1. The present report is submitted pursuant to General Assembly resolution 62/99, in which the General Assembly requested the Secretary-General to submit a report on progress achieved on all relevant issues outlined in his previous reports to the Assembly on assistance in mine clearance and mine action.

2. Since the Convention on the Prohibition of the Use, Stockpiling, Production and Transfer of Anti-Personnel Mines and on Their Destruction, commonly known as the Anti-Personnel Mine Ban Convention opened for signature in 1997, 156 countries have ratified or acceded to it. More than 41 million stockpiled anti-personnel mines have been destroyed, and their production, sale and transfer have in essence stopped. The first of March 2009 marked the tenth anniversary of the entry into force of the Convention and the Second Review Conference will take place later in 2009 in Cartagena, Colombia.

3. In addition to anti-personnel mines, challenges remain with respect to all other explosive remnants of war. On 12 November 2006, the Secretary-General welcomed the entry into force of Protocol V on explosive remnants of war from the Convention on Certain Conventional Weapons and reiterated his call for its universalization and implementation. In December 2008, the Secretary-General welcomed the opening for signature of the Convention on Cluster Munitions, which currently has 98 signatories and 14 ratifications and acceptances, and encourages its rapid entry into force.

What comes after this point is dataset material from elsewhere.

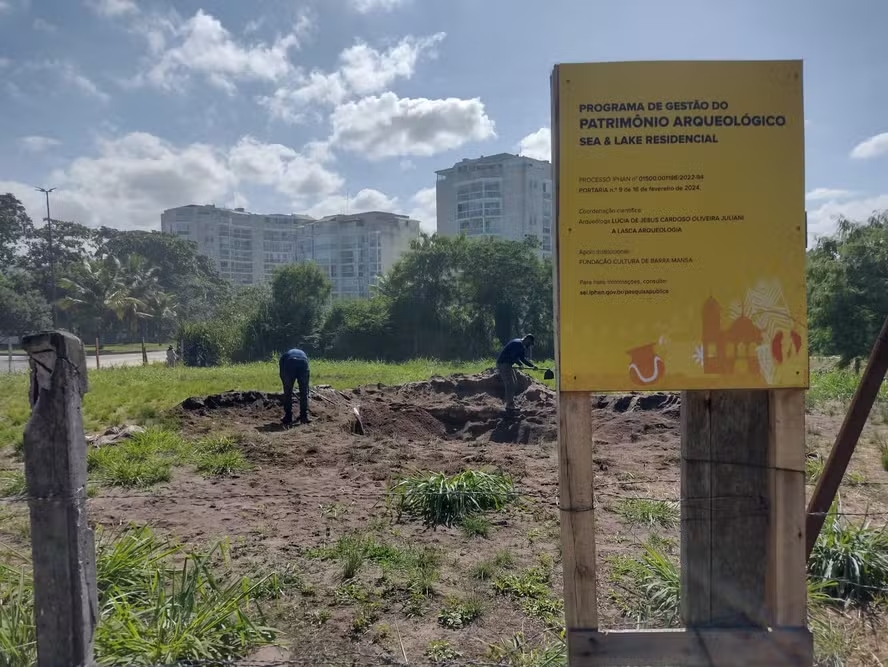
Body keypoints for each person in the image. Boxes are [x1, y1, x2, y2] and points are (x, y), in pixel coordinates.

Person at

4. Guided by its inter-agency policy, the United Nations Mine Action Team, consisting of 14 departments, agencies, funds and programmes, and with observer entities, such as the International Committee of the Red Cross, the Office of Legal Affairs and the United Nations Institute for Disarmament Research, continued to ensure system-wide coherence in all mine action pillars and activities and a "One United Nations" approach with full respect for the individual roles and responsibilities and comparative advantage of each of the Team members, through regular meetings of the Inter-Agency Coordination Group for Mine Action at the principal and working levels. Highlighted throughout the present report is the essential role that the United Nations Mine Action Team plays in ensuring that support to countries and territories affected by mines and explosive remnants of war is strategic, effective and efficient.

5. The United Nations strategic goal is to work in cooperation with national authorities, territories, non-State actors, affected communities, and in partnership with non-governmental organizations (NGOs), donors, the private sector, international and regional organizations and others to reduce the humanitarian and socio-economic threats posed by mines and explosive remnants of war, at which point United Nations mine action assistance will no longer be necessary. United Nations mine action activities are guided by four strategic objectives identified in the United Nations Mine Action Strategy for 2006-2010: reduction of death and injury by at least 50 per cent; mitigate the risk to community livelihoods and expand freedom of movement for at least 80 per cent of the most seriously affected communities; integration of mine action needs into national development and reconstruction plans and budgets in at least 15 countries; assist the development of national institutions to manage the landmine/explosive remnants of war threat, and at the same time prepare for residual response capacity in at least 15 countries.